QUOTED TEXT →
Artificial intelligence will change the design and the delivery of public services. But there will be a need for new professional figures

From the smart city to the intelligent city: public administrations are focusing their attention on adopting artificial intelligence platforms. Some sustain that AI will be the key to revolutionising the design and delivery of innovative services to citizens and businesses, and above all to drive the “intelligent” planning of transport and mobility, the optimal management of public engineering systems such as public lighting and video surveillance, water and energy systems, the reorganisation of waste collection and disposal, and pollution monitoring.

A windfall for many mayors, in particular those from bigger cities, who must deal with situations that have often become emergencies, especially traffic congestion. The challenge of the digital transition – which years ago paved the way for the design of cities as smart cities, though that game is far from over – now goes hand in hand with the green transition, which in fact means twice as many opportunities, but twice the complexity as well. And this is where artificial intelligence comes in: the use of predictive platforms based on machine learning and on the real-time processing of enormous quantities of data is clearly the way forward.

GIVEN MATERIAL →
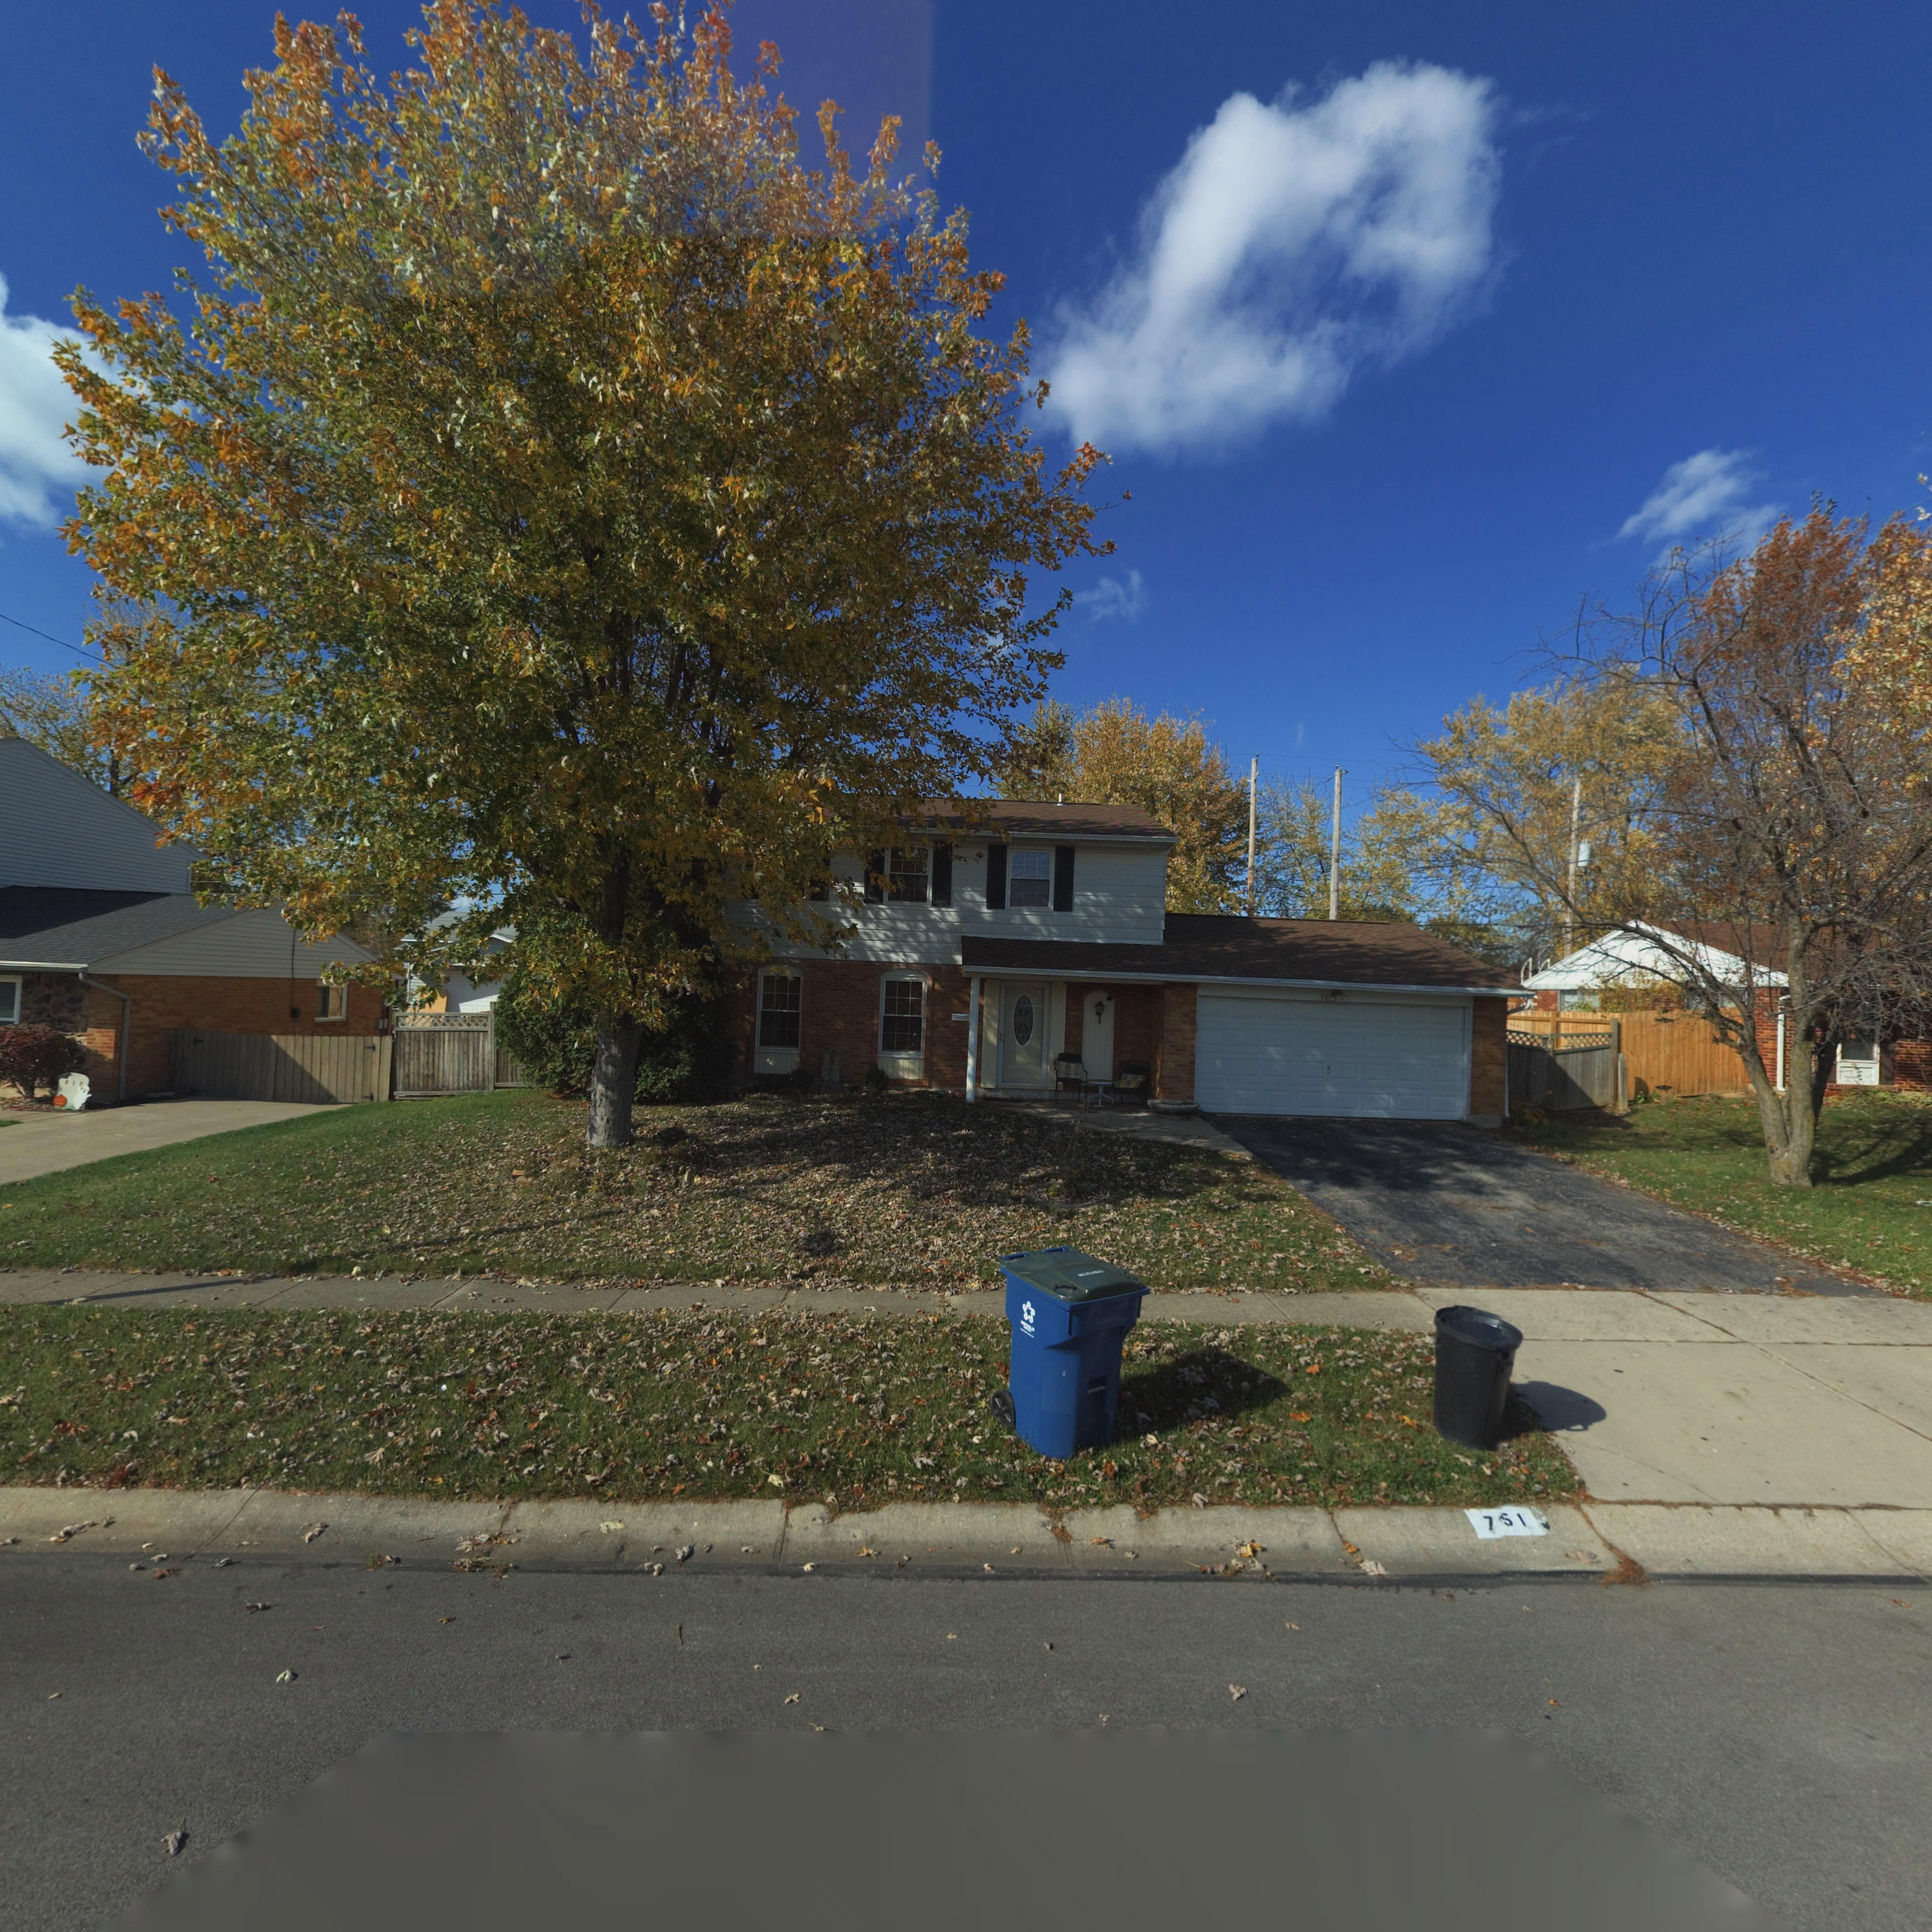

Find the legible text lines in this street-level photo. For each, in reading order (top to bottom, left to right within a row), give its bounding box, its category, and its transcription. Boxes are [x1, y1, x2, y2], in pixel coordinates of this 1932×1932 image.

[1319, 993, 1330, 1002] StreetNumber: 76
[1481, 1511, 1529, 1533] StreetNumber: 7*1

LIST OF TASKS →
(a) Summarize the passage on artificial intelligence in public administration in two sentences.
(b) Write out the section of the passage on artificial intelligence in public administration that opens with the words containing "From the smart" and closes with "and pollution monitoring.".
The lines above are separate material, unrelated to the passage.

WORKED SOLUTIONS →
(a) Public administrations are turning to artificial intelligence platforms, which some believe will transform the design and delivery of services and drive the planning of transport, utilities, waste management, and pollution monitoring. For mayors of bigger cities facing emergencies like traffic congestion, predictive machine-learning platforms that process huge amounts of data in real time are seen as the way forward, as the digital transition now goes hand in hand with the green transition.

(b)
From the smart city to the intelligent city: public administrations are focusing their attention on adopting artificial intelligence platforms. Some sustain that AI will be the key to revolutionising the design and delivery of innovative services to citizens and businesses, and above all to drive the “intelligent” planning of transport and mobility, the optimal management of public engineering systems such as public lighting and video surveillance, water and energy systems, the reorganisation of waste collection and disposal, and pollution monitoring.